While traditional measures of image quality, such as signal-to-noise, increase steadily with radiation dose, image utility has a sigmoidal relationship [1]. At very low levels (Region A, Figure 1), the image does not contribute any meaningful information to the procedure, and thus it fails to improve the probability of a successful procedure. There remains a finite chance of success based on chance alone, but the image does not appreciably improve that chance. As image quality improves (Region B), it begins providing more and more information that leads to increases in the probability of success. However, these increases eventually reach a point of diminishing returns (Region C) where further increases in image quality have little or no impact on the result.

Figure 1: Impact of radiation dose on image utility

Resolution of an iconic image (Figure 2) was manipulated to illustrate this point. The first two panels (5x5 and 9x9 pixels respectively) fall into Region A. The next three panels (18x18 to 75x75 pixels) fall into Region B. Region C is represented by the final three panels.

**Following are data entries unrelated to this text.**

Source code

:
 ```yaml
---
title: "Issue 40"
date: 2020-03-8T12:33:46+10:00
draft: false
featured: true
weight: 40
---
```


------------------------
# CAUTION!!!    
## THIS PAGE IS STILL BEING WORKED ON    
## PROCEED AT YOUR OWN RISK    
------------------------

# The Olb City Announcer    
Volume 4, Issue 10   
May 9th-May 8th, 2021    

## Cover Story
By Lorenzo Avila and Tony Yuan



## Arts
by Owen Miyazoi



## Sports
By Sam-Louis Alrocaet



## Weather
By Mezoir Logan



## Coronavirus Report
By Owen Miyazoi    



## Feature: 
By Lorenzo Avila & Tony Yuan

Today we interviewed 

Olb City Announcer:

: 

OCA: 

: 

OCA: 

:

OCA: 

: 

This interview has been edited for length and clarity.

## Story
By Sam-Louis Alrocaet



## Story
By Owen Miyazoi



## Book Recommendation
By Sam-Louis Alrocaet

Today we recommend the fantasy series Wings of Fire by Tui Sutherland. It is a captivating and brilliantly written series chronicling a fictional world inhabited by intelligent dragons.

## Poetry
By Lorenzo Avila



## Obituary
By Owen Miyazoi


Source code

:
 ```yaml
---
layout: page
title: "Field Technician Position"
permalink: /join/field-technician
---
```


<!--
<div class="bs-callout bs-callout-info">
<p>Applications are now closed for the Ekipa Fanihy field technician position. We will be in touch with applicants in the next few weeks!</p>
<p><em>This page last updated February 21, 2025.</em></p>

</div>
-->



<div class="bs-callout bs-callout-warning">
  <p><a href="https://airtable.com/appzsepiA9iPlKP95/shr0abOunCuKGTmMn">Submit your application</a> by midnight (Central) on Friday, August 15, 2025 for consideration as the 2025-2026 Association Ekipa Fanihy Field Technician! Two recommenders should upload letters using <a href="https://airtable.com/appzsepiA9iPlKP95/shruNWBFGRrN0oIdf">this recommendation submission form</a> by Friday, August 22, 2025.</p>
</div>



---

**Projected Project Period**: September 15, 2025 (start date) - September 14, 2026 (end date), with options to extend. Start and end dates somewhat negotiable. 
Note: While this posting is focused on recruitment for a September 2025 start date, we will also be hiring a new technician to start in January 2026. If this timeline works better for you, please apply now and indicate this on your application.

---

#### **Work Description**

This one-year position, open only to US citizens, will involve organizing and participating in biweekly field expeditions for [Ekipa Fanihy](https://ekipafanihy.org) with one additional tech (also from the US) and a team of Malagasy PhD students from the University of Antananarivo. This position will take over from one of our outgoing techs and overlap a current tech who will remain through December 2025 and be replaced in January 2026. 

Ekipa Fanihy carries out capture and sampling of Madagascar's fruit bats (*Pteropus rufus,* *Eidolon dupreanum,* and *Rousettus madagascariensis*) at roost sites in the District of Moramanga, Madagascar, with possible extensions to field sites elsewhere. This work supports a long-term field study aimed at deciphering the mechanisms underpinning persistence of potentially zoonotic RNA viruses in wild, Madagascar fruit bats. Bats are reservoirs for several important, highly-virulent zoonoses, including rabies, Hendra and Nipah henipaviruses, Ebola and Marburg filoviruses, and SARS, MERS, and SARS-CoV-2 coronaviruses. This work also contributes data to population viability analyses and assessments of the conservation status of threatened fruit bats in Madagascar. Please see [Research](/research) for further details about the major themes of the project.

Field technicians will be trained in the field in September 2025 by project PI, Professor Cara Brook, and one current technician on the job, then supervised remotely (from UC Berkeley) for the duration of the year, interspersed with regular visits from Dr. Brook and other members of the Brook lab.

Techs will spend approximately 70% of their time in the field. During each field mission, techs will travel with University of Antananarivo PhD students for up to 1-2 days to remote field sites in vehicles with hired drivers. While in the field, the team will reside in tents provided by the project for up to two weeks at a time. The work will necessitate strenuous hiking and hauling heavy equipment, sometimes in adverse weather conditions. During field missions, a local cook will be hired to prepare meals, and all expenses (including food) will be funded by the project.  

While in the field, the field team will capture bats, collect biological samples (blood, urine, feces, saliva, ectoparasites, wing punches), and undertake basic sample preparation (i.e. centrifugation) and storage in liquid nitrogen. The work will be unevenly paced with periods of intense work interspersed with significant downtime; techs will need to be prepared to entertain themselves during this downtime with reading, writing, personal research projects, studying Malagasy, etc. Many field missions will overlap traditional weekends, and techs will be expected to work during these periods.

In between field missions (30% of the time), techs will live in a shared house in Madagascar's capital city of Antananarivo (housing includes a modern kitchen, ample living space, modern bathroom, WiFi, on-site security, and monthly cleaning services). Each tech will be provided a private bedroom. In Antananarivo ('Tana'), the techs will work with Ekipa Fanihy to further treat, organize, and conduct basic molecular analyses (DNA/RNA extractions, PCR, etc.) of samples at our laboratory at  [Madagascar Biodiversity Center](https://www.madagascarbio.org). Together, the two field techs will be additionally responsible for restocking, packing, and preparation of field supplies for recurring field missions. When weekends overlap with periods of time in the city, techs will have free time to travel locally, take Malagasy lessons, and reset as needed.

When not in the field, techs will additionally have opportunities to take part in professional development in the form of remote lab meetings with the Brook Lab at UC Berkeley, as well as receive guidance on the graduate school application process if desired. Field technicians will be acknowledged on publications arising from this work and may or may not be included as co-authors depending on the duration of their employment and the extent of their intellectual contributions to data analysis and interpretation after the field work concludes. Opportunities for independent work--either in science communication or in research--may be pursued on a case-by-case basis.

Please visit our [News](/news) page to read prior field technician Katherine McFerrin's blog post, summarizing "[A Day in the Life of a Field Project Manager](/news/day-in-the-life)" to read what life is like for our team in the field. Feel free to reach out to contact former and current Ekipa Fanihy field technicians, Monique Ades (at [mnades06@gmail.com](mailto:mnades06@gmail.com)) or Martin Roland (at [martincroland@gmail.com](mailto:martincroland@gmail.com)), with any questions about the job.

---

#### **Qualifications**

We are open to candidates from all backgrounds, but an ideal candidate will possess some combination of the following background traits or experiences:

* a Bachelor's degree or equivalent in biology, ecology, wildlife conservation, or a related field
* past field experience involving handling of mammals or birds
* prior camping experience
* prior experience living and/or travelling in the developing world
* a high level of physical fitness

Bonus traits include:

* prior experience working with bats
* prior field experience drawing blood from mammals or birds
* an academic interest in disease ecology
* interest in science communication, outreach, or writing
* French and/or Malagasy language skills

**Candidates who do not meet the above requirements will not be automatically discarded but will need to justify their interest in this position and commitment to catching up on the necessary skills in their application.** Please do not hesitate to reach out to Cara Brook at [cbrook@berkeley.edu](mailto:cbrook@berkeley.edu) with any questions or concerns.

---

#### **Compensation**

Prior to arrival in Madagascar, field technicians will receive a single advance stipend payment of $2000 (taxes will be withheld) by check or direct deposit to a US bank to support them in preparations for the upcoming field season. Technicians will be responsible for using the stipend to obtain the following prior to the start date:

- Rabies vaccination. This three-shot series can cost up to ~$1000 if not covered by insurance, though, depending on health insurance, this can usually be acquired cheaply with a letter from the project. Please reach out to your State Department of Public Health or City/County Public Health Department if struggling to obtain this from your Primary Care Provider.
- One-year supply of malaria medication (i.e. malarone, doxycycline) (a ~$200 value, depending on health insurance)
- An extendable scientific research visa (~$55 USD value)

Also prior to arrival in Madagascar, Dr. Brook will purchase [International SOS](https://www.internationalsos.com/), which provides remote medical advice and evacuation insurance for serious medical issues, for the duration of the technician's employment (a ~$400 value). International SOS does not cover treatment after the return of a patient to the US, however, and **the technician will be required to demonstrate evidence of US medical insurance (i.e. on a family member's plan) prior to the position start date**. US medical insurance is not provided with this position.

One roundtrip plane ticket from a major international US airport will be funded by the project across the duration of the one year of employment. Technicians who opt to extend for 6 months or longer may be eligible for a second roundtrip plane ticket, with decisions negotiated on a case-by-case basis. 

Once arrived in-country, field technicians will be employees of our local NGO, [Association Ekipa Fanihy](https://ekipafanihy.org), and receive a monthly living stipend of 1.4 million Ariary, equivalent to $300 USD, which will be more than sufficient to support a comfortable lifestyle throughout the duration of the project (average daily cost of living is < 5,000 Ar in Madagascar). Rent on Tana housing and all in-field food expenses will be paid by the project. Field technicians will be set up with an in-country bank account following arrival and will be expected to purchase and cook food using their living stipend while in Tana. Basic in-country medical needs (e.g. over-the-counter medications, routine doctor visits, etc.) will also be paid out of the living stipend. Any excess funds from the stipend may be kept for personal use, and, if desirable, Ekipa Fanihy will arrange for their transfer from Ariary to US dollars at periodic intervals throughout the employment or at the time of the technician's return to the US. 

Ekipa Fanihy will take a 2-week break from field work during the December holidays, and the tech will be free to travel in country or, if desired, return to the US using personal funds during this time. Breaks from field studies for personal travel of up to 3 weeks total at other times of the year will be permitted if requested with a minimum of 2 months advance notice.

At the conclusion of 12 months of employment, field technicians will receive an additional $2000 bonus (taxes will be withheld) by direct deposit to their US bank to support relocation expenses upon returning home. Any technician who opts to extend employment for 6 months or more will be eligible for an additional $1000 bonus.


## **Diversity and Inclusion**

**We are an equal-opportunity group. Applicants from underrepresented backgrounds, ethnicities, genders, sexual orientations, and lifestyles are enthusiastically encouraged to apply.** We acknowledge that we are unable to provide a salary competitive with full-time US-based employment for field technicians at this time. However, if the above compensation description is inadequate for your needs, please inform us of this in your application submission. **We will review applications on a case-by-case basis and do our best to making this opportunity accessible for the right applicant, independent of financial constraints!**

Figure 2: Impact of manipulated resolution on an iconic image

Images from a fluoroscopic procedure help further illustrate this point (Figure 3). Two scout images were obtained prior to injecting the left upper quadrant drainage catheter. For Panel A, the automatic exposure control unit terminated the exposure when it received 2.4 microgray (µGy). After altering image centering and magnification, a second image was obtained after adjusting the exposure so it terminated after 0.24 µGy (Panel B). While Panel A has a noticeably higher signal-to-noise ratio that is best seen when examining details of the adjacent spine, Panel B depicts the tube position and adjacent anatomy in sufficient detail to serve as a scout image.

Figure 3: Scout images

Panel A — automatic exposure control unit terminated the exposure when it received 2.4 µGy.
Panel B — second image obtained after altering image centering and magnification and adjusting the exposure so it terminated after 0.24 µGy.


  1. Duncan JR, Evens RG, Using information to optimize medical outcomes. JAMA, 2009;301(22):2383-2385. Available at: Accessed October 2, 2014.